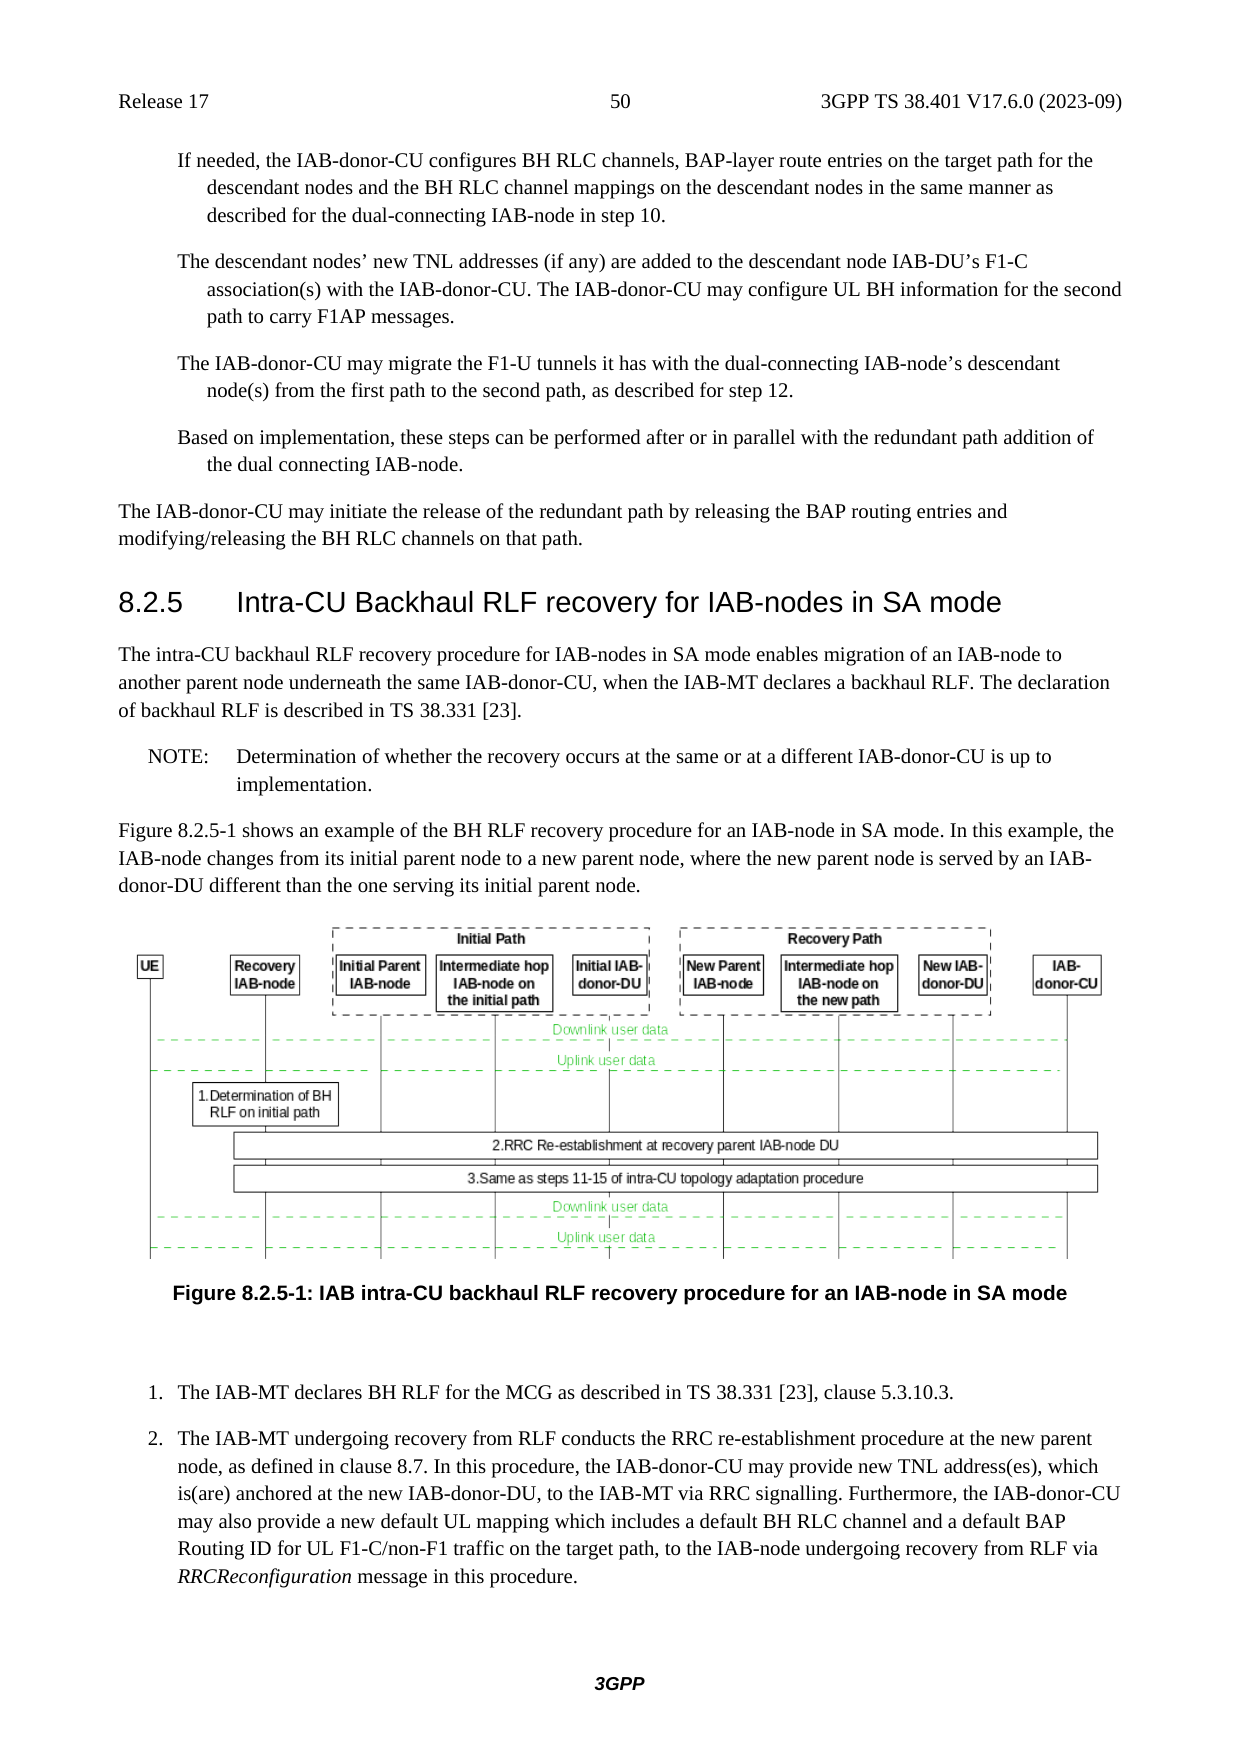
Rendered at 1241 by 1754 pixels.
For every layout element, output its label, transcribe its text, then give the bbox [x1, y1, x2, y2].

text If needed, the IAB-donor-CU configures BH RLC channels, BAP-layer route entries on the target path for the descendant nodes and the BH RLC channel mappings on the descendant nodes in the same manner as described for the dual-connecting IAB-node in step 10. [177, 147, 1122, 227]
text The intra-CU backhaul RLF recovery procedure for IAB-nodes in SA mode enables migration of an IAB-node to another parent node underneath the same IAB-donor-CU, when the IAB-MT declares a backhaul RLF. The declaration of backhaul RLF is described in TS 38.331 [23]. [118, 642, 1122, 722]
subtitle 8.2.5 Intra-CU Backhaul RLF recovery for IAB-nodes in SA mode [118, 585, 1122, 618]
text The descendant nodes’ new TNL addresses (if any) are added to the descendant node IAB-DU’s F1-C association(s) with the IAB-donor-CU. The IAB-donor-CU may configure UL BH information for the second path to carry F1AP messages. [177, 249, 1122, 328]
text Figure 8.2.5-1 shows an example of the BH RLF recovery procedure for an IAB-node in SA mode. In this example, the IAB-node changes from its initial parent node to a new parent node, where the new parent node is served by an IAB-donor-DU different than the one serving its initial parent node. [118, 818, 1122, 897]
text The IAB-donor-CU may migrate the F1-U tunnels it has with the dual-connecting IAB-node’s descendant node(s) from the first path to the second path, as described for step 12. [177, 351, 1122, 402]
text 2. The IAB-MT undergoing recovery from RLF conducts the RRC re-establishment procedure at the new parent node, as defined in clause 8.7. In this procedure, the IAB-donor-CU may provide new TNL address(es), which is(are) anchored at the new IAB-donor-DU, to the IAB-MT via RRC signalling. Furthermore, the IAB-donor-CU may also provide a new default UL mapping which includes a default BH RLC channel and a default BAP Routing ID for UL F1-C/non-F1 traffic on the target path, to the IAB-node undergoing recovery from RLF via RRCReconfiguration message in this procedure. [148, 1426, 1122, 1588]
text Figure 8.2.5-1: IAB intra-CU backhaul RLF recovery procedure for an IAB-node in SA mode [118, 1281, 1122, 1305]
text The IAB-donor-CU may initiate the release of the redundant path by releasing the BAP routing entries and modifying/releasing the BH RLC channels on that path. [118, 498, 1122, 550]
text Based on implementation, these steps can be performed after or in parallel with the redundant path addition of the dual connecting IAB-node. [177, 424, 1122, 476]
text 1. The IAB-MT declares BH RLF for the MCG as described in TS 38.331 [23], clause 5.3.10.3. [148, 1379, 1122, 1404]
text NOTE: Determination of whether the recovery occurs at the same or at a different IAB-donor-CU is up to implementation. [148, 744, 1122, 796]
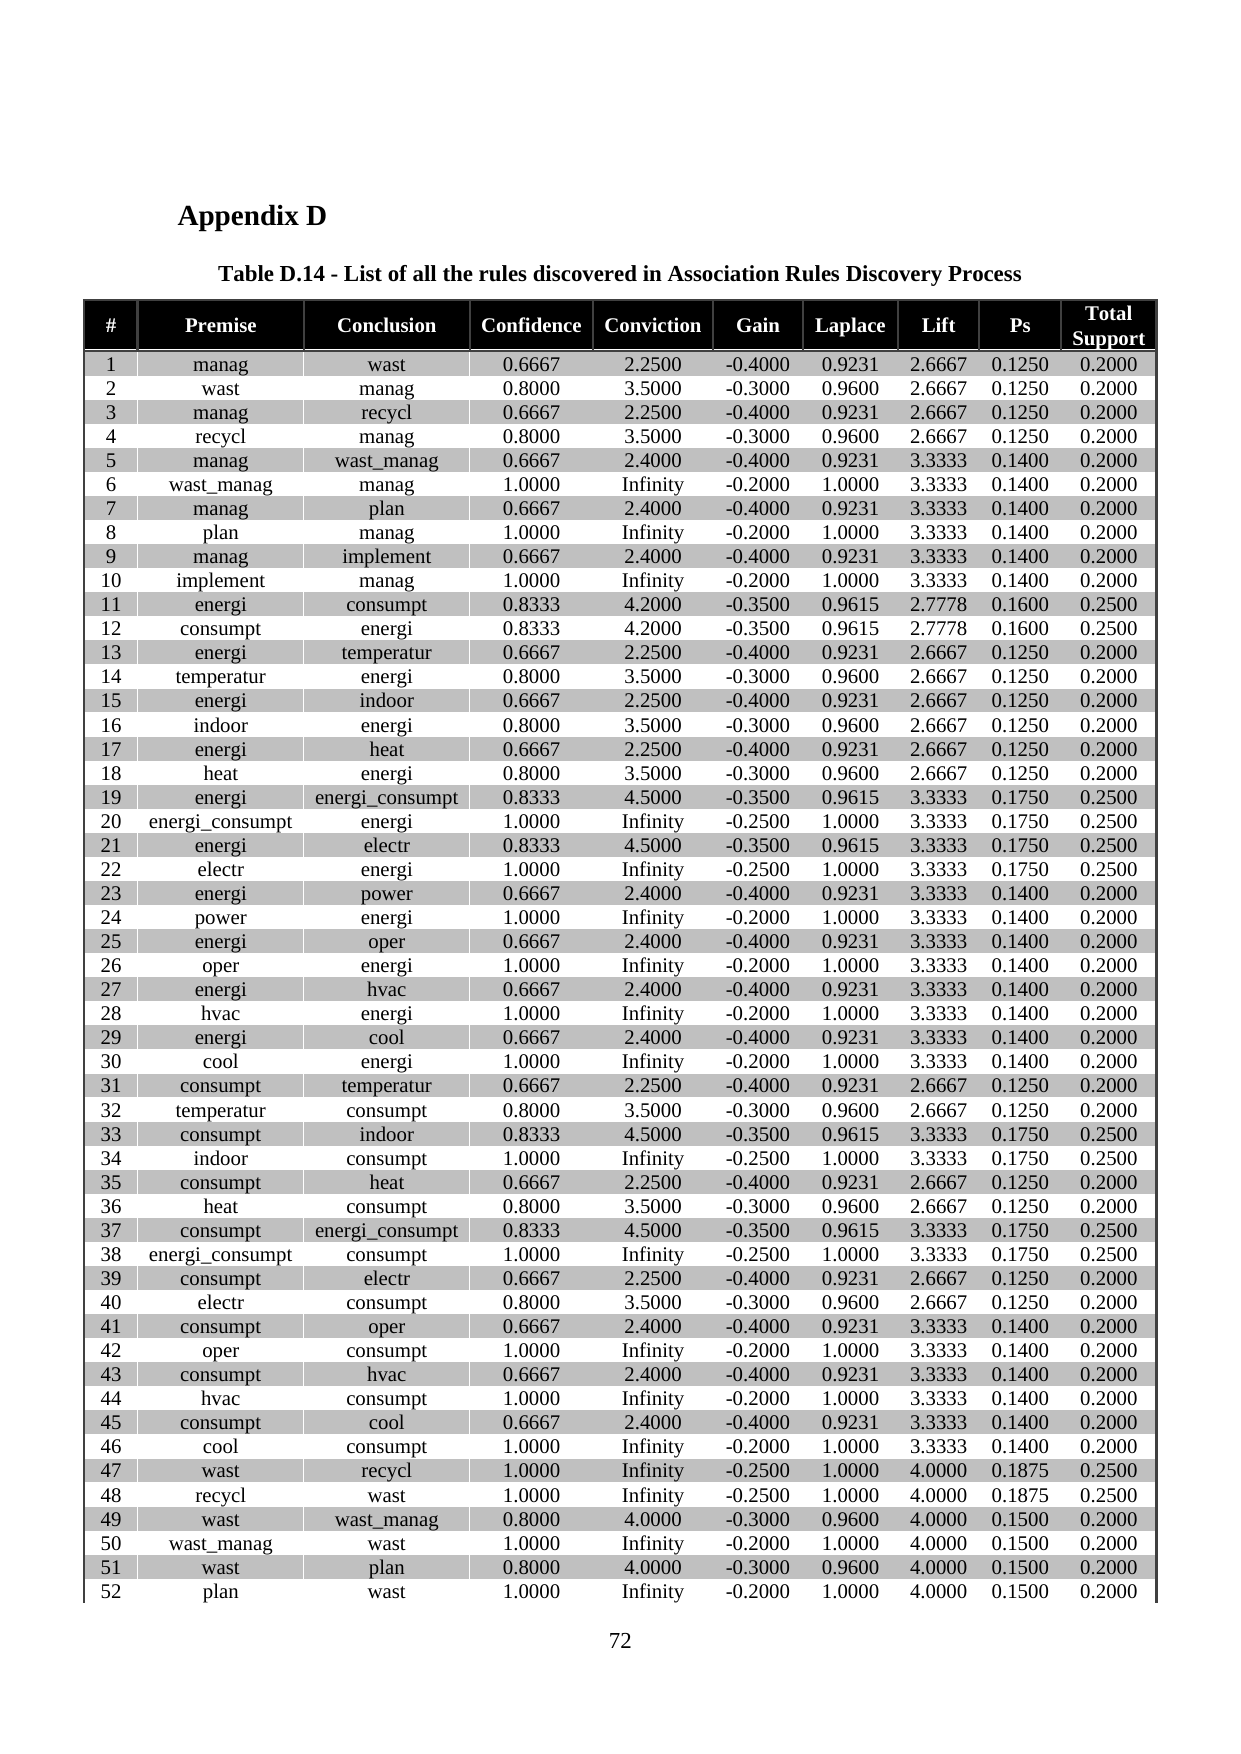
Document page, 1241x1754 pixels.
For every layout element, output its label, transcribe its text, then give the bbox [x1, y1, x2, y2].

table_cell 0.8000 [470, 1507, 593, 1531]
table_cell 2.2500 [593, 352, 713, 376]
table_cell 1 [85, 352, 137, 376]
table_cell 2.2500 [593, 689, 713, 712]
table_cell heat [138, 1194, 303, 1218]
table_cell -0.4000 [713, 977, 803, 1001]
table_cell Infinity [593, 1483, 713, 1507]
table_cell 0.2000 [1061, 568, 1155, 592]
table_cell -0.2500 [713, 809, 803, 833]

= = = =

# EXERCISE DETAILS
Set down the material once more, exactly, with the pictures omitted.

# THE ANSWER
Rendered at 1241 by 1754 pixels.
For every layout element, output its label, transcribe its text, then give the bbox [x1, y1, x2, y2].

text If needed, the IAB-donor-CU configures BH RLC channels, BAP-layer route entries on the target path for the descendant nodes and the BH RLC channel mappings on the descendant nodes in the same manner as described for the dual-connecting IAB-node in step 10. [177, 147, 1122, 227]
text The intra-CU backhaul RLF recovery procedure for IAB-nodes in SA mode enables migration of an IAB-node to another parent node underneath the same IAB-donor-CU, when the IAB-MT declares a backhaul RLF. The declaration of backhaul RLF is described in TS 38.331 [23]. [118, 642, 1122, 722]
subtitle 8.2.5 Intra-CU Backhaul RLF recovery for IAB-nodes in SA mode [118, 585, 1122, 618]
text The descendant nodes’ new TNL addresses (if any) are added to the descendant node IAB-DU’s F1-C association(s) with the IAB-donor-CU. The IAB-donor-CU may configure UL BH information for the second path to carry F1AP messages. [177, 249, 1122, 328]
text Figure 8.2.5-1 shows an example of the BH RLF recovery procedure for an IAB-node in SA mode. In this example, the IAB-node changes from its initial parent node to a new parent node, where the new parent node is served by an IAB-donor-DU different than the one serving its initial parent node. [118, 818, 1122, 897]
text The IAB-donor-CU may migrate the F1-U tunnels it has with the dual-connecting IAB-node’s descendant node(s) from the first path to the second path, as described for step 12. [177, 351, 1122, 402]
text 2. The IAB-MT undergoing recovery from RLF conducts the RRC re-establishment procedure at the new parent node, as defined in clause 8.7. In this procedure, the IAB-donor-CU may provide new TNL address(es), which is(are) anchored at the new IAB-donor-DU, to the IAB-MT via RRC signalling. Furthermore, the IAB-donor-CU may also provide a new default UL mapping which includes a default BH RLC channel and a default BAP Routing ID for UL F1-C/non-F1 traffic on the target path, to the IAB-node undergoing recovery from RLF via RRCReconfiguration message in this procedure. [148, 1426, 1122, 1588]
text Figure 8.2.5-1: IAB intra-CU backhaul RLF recovery procedure for an IAB-node in SA mode [118, 1281, 1122, 1305]
text The IAB-donor-CU may initiate the release of the redundant path by releasing the BAP routing entries and modifying/releasing the BH RLC channels on that path. [118, 498, 1122, 550]
text Based on implementation, these steps can be performed after or in parallel with the redundant path addition of the dual connecting IAB-node. [177, 424, 1122, 476]
text 1. The IAB-MT declares BH RLF for the MCG as described in TS 38.331 [23], clause 5.3.10.3. [148, 1379, 1122, 1404]
text NOTE: Determination of whether the recovery occurs at the same or at a different IAB-donor-CU is up to implementation. [148, 744, 1122, 796]
Document page, 1241x1754 pixels.
For every layout element, output its label, transcribe its text, then give the bbox [x1, y1, x2, y2].

table_cell 0.8000 [470, 1507, 593, 1531]
table_cell 2.2500 [593, 352, 713, 376]
table_cell 1 [85, 352, 137, 376]
table_cell 2.2500 [593, 689, 713, 712]
table_cell heat [138, 1194, 303, 1218]
table_cell -0.4000 [713, 977, 803, 1001]
table_cell Infinity [593, 1483, 713, 1507]
table_cell 0.2000 [1061, 568, 1155, 592]
table_cell -0.2500 [713, 809, 803, 833]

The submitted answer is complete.